Improving Multiscale Recurrent Pattern Image Coding with Least-squares prediction mode
Graziosi, D. B. G.
;
Rodrigues, Nuno M. M.
; Silva, E.
;
Faria, S.M.M.
; Carvalho, M.
Improving Multiscale Recurrent Pattern Image Coding with Least-squares prediction mode, Proc IEEE International Conf. on Image Processing - ICIP, cairo, Egypt, Vol. , pp. - https://doi.org/10.1109/ICIP.2009.5414219, November, 2009.
Digital Object Identifier: 10.1109/ICIP.2009.5414219
Abstract
The Multidimensional Multiscale Parser-based (MMP) image coding algorithm, when combined with flexible partitioning and predictive coding techniques (MMP-FP), provides state-of-the-art performance.
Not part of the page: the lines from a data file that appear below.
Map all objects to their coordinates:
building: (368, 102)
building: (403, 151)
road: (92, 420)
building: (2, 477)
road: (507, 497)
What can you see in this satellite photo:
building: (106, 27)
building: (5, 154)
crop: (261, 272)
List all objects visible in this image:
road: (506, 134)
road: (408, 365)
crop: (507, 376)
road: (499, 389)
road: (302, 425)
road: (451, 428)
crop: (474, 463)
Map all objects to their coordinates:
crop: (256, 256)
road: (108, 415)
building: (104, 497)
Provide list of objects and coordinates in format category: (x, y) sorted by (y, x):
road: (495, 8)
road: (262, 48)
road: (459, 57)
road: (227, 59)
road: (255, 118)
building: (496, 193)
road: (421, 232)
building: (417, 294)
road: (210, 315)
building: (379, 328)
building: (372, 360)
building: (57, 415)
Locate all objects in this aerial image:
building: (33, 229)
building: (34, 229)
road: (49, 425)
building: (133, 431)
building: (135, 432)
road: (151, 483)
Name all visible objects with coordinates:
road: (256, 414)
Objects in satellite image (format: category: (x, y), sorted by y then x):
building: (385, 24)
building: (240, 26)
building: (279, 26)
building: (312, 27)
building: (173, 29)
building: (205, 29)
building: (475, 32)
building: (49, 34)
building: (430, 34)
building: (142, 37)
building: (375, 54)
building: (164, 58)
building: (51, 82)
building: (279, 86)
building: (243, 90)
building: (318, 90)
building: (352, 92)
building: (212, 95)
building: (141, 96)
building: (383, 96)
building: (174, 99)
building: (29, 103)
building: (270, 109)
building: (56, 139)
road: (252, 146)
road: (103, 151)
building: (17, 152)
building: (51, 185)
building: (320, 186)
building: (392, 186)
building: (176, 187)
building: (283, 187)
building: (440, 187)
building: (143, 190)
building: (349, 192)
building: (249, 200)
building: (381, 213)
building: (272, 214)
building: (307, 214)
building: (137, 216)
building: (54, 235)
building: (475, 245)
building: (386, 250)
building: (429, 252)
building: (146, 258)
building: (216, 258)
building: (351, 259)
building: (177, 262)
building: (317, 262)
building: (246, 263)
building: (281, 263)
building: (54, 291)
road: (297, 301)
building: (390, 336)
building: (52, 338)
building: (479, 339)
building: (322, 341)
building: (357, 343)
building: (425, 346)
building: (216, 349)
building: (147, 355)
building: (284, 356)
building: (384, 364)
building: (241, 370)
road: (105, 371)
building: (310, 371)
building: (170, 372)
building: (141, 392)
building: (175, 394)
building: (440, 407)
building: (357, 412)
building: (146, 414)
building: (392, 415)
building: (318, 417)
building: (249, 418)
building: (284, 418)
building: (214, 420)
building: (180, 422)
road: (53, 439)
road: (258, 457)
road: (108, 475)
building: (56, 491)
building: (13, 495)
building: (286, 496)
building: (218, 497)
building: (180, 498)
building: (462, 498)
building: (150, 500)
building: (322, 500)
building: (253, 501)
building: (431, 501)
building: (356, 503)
In this paper we investigate the use of adaptive least-squares
prediction in MMP.
The linear prediction coefficients implicitly embed the local texture
characteristics, and are computed based on a block’s causal
neighborhood (composed of already reconstructed data). Thus, the intra prediction mode is adaptively adjusted according to the local context and no extra overhead is needed for signaling the coefficients.
We add this new context-adaptive linear prediction mode to
the other MMP prediction modes, that are based on the ones used
in H.264/AVC; the best mode is chosen through rate-distortion optimization.
Simulation results show that least-squares prediction is able
to significantly increase MMP-FPs rate-distortion performance for smooth images, leading to better results than the ones of state-of-theart, transform-based methods. Yet with the addition of least-squares prediction MMP-FP presents no performance loss when used for encoding non-smooth images, such as text and graphics.